The difference of the viscosity ratio of oil to water was varied. This ratio was 236 for the vertical well or 1.4 and 2.5 times greater than that for the deviated and horizontal wells, respectively. Because of the high viscosity ratio of oil to water in this field, nonpiston displacement will usually cause water breakthrough that will result in lower efficiency of water displacement.

The well performance was also affected by the distance between the bottom perforations and the water/oil contact. This distance was 187 ft for the horizontal well, 34 ft for the deviated well, and only 2.6 ft for the vertical well. Moreover, the discontinuity of areal distribution of the tight stringers also contributed to well performance.

The tight stringers within the reservoir cannot prevent coning of the aquifer effectively, because the stringers are not distributed continuously over the entire reservoir. Water from the aquifer can break through and flow along the microfissures to the well bore.

The horizontal wells can slow down the coning process of the bottom water because of the tight stringers lying in the middle section of the reservoir (Geologic Unit C, Fig. 4).

RESERVES

A semilog coordinate plot was used to estimate the potential ultimate recovery of the wells. An approximate straight-line section was formed when cumulative oil and water production were plotted. These curves were used to estimate water drive controlled recovery.

For the horizontal well, water-drive-controlled reserves were estimated to be 4.2 times more than the deviated well and 7.4 times the vertical well.

Producing with a water cut, the recoveries of the horizontal well and the deviated well differed slightly. The horizontal well enhanced the recovery by 8.6% (Fig. 5).

AQUIFER PRESSURE

The tests confirmed the existence of bottom water drive energy. The pressure recorded in the vertical well after a short period of initial flow (due to packer failure) showed a liquid production rate ranging from 3,836 to 8,993 b/d and essentially a constant pressure (Fig. 6a).

Judging from the production profile, only small fluctuations in the bottom hole pressure occurred at the first stage of the test when the fluid rate was 5,000-6,415 b/d (Fig. 6b).

Pressure data acquired from the aquifer (Fig. 6c) changed slightly. Pressure declined by 4 psi, from 1,871 psig before initial flow to 1,867 psig immediately before shut in, and then increased to 1,870 psig after shut-in. Therefore, good communication existed between the oil zone and the aquifer.
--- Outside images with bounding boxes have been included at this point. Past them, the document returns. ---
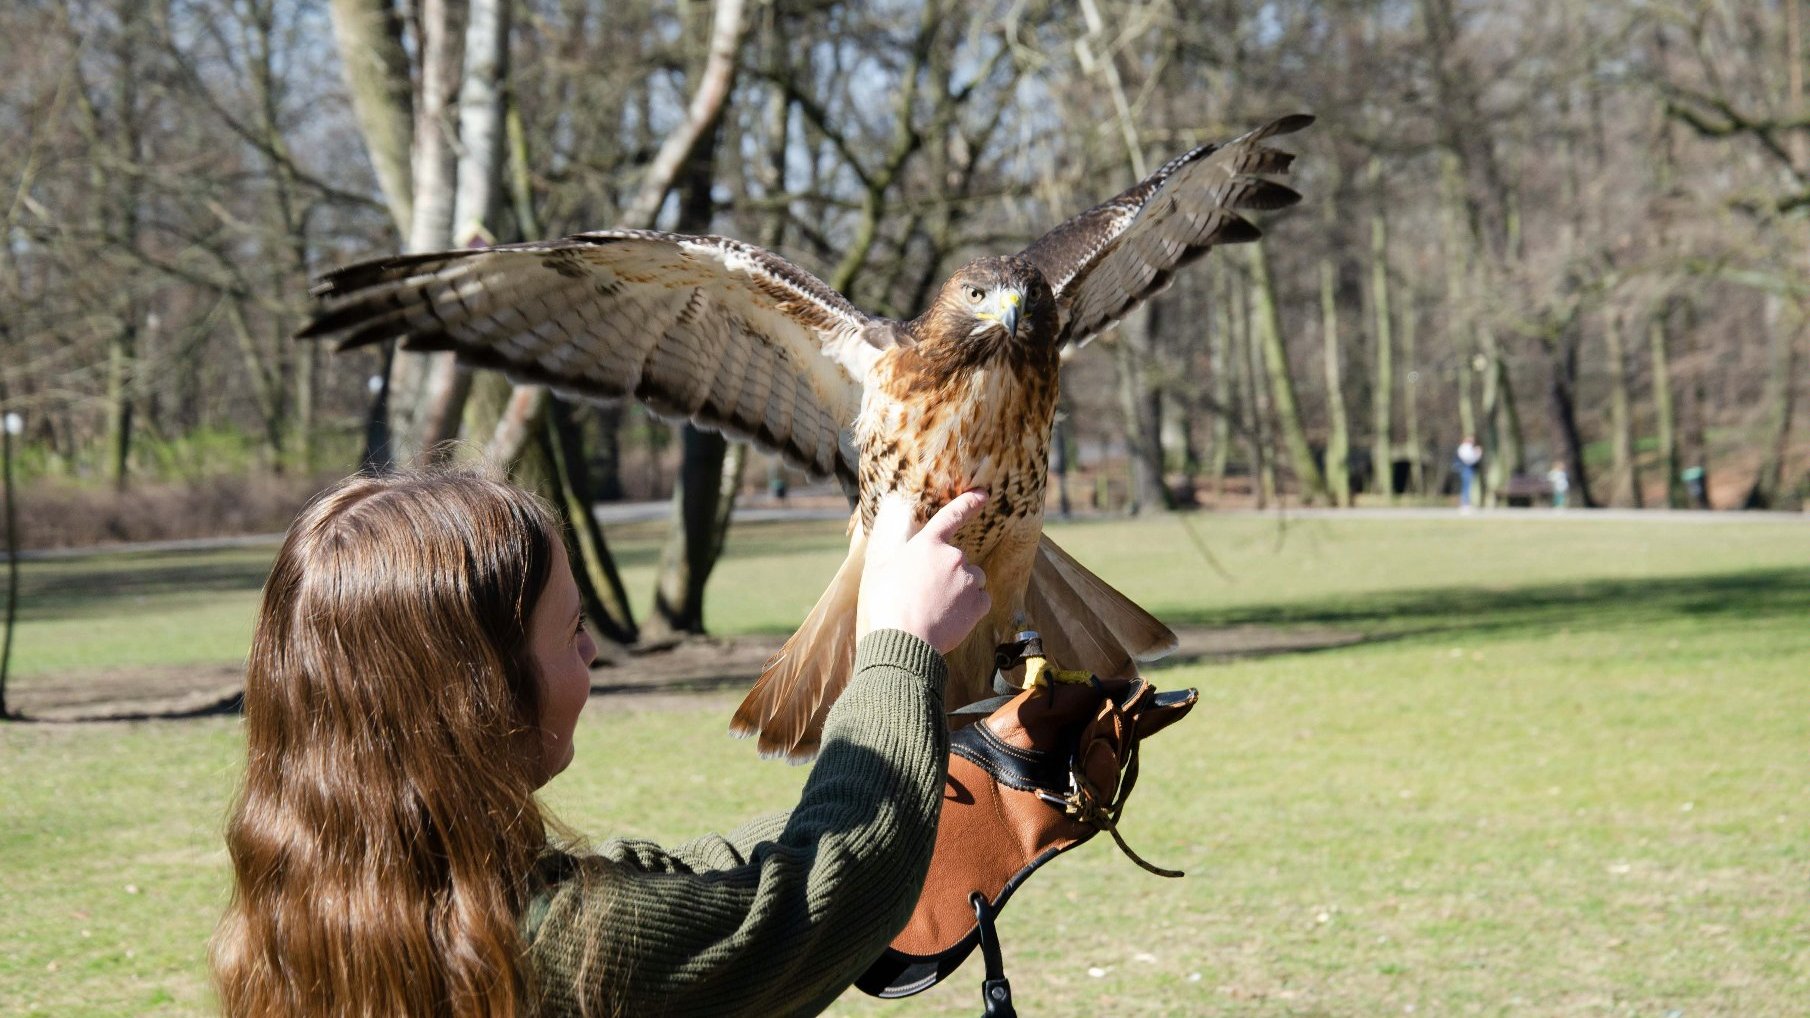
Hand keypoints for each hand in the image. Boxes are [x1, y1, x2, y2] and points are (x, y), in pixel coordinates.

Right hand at [858, 491, 991, 654]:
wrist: (905, 639)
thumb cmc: (887, 605)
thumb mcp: (882, 571)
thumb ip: (898, 555)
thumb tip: (900, 550)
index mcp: (928, 544)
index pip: (952, 516)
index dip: (969, 503)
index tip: (983, 494)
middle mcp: (953, 556)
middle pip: (959, 559)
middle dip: (949, 574)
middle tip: (929, 594)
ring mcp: (968, 580)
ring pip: (972, 579)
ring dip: (961, 589)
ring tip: (940, 608)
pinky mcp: (978, 603)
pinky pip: (981, 600)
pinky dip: (971, 608)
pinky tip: (952, 618)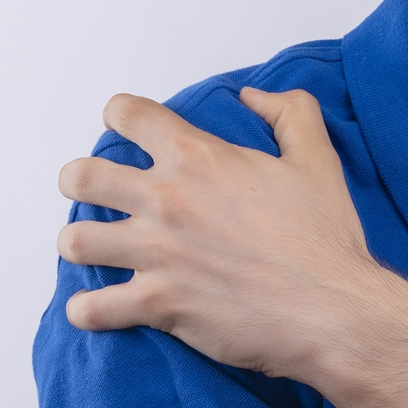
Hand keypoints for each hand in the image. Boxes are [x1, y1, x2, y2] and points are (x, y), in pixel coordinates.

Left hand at [57, 88, 389, 382]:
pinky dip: (88, 310)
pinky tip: (97, 307)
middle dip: (80, 181)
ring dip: (80, 245)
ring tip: (95, 250)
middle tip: (93, 191)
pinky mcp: (157, 303)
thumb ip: (290, 113)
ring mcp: (157, 254)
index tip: (123, 125)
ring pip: (75, 242)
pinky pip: (92, 308)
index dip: (121, 115)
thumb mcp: (318, 158)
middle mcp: (167, 200)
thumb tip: (255, 97)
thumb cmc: (324, 239)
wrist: (332, 309)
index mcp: (199, 157)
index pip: (130, 115)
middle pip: (82, 176)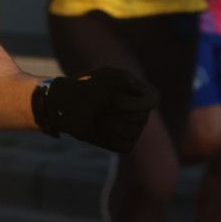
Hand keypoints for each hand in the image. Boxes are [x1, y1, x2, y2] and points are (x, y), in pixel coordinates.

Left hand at [31, 66, 158, 152]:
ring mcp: (133, 128)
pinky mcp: (123, 143)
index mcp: (141, 92)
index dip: (136, 102)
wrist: (67, 104)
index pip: (153, 100)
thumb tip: (136, 87)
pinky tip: (98, 128)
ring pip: (133, 132)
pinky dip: (108, 137)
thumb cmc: (87, 86)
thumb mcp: (105, 75)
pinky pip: (124, 145)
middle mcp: (140, 111)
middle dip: (116, 112)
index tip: (113, 98)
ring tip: (97, 115)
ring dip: (110, 124)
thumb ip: (124, 78)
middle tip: (99, 105)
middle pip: (142, 118)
This phenomenon also appeared in the deviated well.

Although the initial high production rate declined gradually while the pressure drawdown increased before stabilizing (Figs. 6d and 7), the extended drill stem test on the horizontal well indicated a high productivity with an average rate of 7,648 bo/d.

For example, at the second stage of the test, production rate during the initial flow decreased by 27%, from 12,371 to 9,031 b/d, while the production drawdown increased from 998 to 1,225 psi.

During the third stage of the test, the average production rate was 10,132 b/d for the first 4.8 days, and the average production drawdown was 1,126 psi. As time went by, higher production drawdown, 1,144-1,208 psi, was maintained but the production rate declined gradually from 8,868 to 8,069 b/d.

The decline is believed to be caused by insufficient natural energy.

The aquifer could provide single-well production with certain bottom water drive energy, and could meet the need for a relatively low recovery rate. However, if the oil field is put on production with horizontal wells at a recovery rate greater than 10% (calculated from recoverable reserve), the aquifer energy will be unable to satisfy the energy requirement. Therefore, additional energy supply needs to be included in the development program.

DEVELOPMENT COST

Drilling cost of the deviated well was the highest at $985/ft. This was followed by the horizontal well at $623/ft.

The cost of the horizontal well was 1.9 times that of the vertical well, but 44.8% lower than that of the deviated well.

For production, the large discharge capacity electric submersible pumps will have to be protected from corrosion because of the high hydrogen sulfide content, 5,000-6,000 ppm after separation.